YouTuber and former Twitch streamer Valkyrae has a message for all her colleagues on Amazon's beleaguered streaming service: come to YouTube. "It's nice."

Valkyrae made the open invitation in during a recent stream where she looked at twitchearnings.com, a site that listed Twitch's top earners according to the recent data breach (and has since been taken down). To Valkyrae's surprise, she actually made the top 100 with $96,025.90 earned between August 2019 and January 2020 when she left Twitch for YouTube.

But the fact that her earnings were public information at all was a bit of a downer, so after looking at the leaked info she pitched Twitch streamers everywhere on making the move to YouTube.

“You know, YouTube is looking to sign more streamers," Valkyrae casually mentioned. “The streaming side of the platform has a lot of room to grow. They’re working on and focusing on it. I’m happy here and seeing how hungry they are is exciting.

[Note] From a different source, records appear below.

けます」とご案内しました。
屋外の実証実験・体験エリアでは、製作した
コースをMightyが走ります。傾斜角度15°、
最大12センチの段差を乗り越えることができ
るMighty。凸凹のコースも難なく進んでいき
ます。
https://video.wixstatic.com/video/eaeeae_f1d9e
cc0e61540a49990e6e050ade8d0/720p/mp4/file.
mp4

Related: Ludwig Says More Streamers Will Leave Twitch For YouTube

“I’m not biased or whatever, but YouTube doesn’t have ads, and we’re currently working on a lot of other things. Plus, right now, we haven’t gotten breached and had all of our code leaked. I don’t know, it all sounds kind of scary over there. I like my island over here. It’s really nice."

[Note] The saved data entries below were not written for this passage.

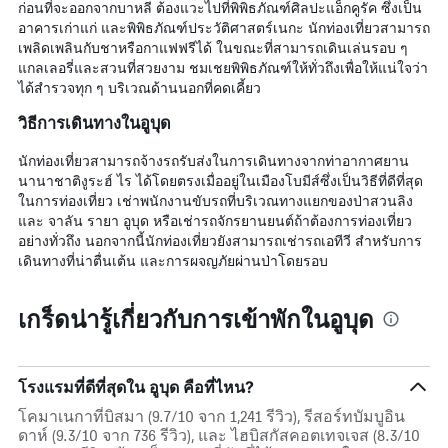
ก่อนที่จะออกจากบาหลี ต้องแวะไปที่พิพิธภัณฑ์ศิลปะแอ็กคูรัค ซึ่งเป็น
อาคารเก่าแก่ และพิพิธภัณฑ์ประวัติศาสตร์เนกะ นักท่องเที่ยวสามารถ
เพลิดเพลินกับชาหรือกาแฟฟรีได้ ในขณะที่สามารถเดินเล่นรอบ ๆ
แกลเลอรี่และสวนที่สวยงาม ชมเชยพิพิธภัณฑ์ให้ทั่วถึงเพื่อให้แน่ใจว่า
ได้สำรวจทุก ๆ บริเวณด้านนอกที่คดเคี้ยว
วิธีการเดินทางในอูบุด
นักท่องเที่ยวสามารถจ้างรถรับส่งในการเดินทางจากท่าอากาศยาน
นานาชาติงูระฮ์ ไร ได้โดยตรงเมื่ออยู่ในเมืองโบมีส์ซึ่งเป็นวิธีที่ดีที่สุด
ในการท่องเที่ยว เช่าพนักงานขับรถที่บริเวณทางแยกของป่าสวนลิง
และ จาลัน รายา อูบุด หรือเช่ารถจักรยานยนต์ถ้าต้องการท่องเที่ยว
อย่างทั่วถึง นอกจากนี้นักท่องเที่ยวยังสามารถเช่ารถเอทีวี สำหรับการ
เดินทางที่น่าตื่นเต้น และการผจญภัยผ่านป่าโดยรอบ
เกร็ดน่ารู้เกี่ยวกับการเข้าพักในอูบุด
โรงแรมที่ดีที่สุดใน อูบุด คือที่ไหน?
โคมาเนกาที่บิสมา (9.7/10 จาก 1,241 รีวิว), รีสอร์ทบัมบูอิน
ดาห์ (9.3/10 จาก 736 รีวิว), และ ไฮบิสกัสคอตเทจเจส (8.3/10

Earlier this week, Twitch suffered perhaps the largest data breach in history with over 125 GB of internal data stolen, including Twitch's source code and payment information for its top streamers. Twitch is still investigating the breach, but so far believes it to be the result of a "server configuration change" that provided access to "a malicious third party."

No credit card info or login credentials were exposed, according to the streaming service, but Twitch is still asking everyone to reset their passwords just in case.

Valkyrae isn't the only former Twitch streamer that's made the jump to YouTube. DrLupo signed an exclusive deal at the end of August, with TimTheTatman following suit not a day later. Considering the breach, there are certainly more Twitch streamers that are wondering if perhaps they’ll be safer in YouTube’s hands than Twitch’s.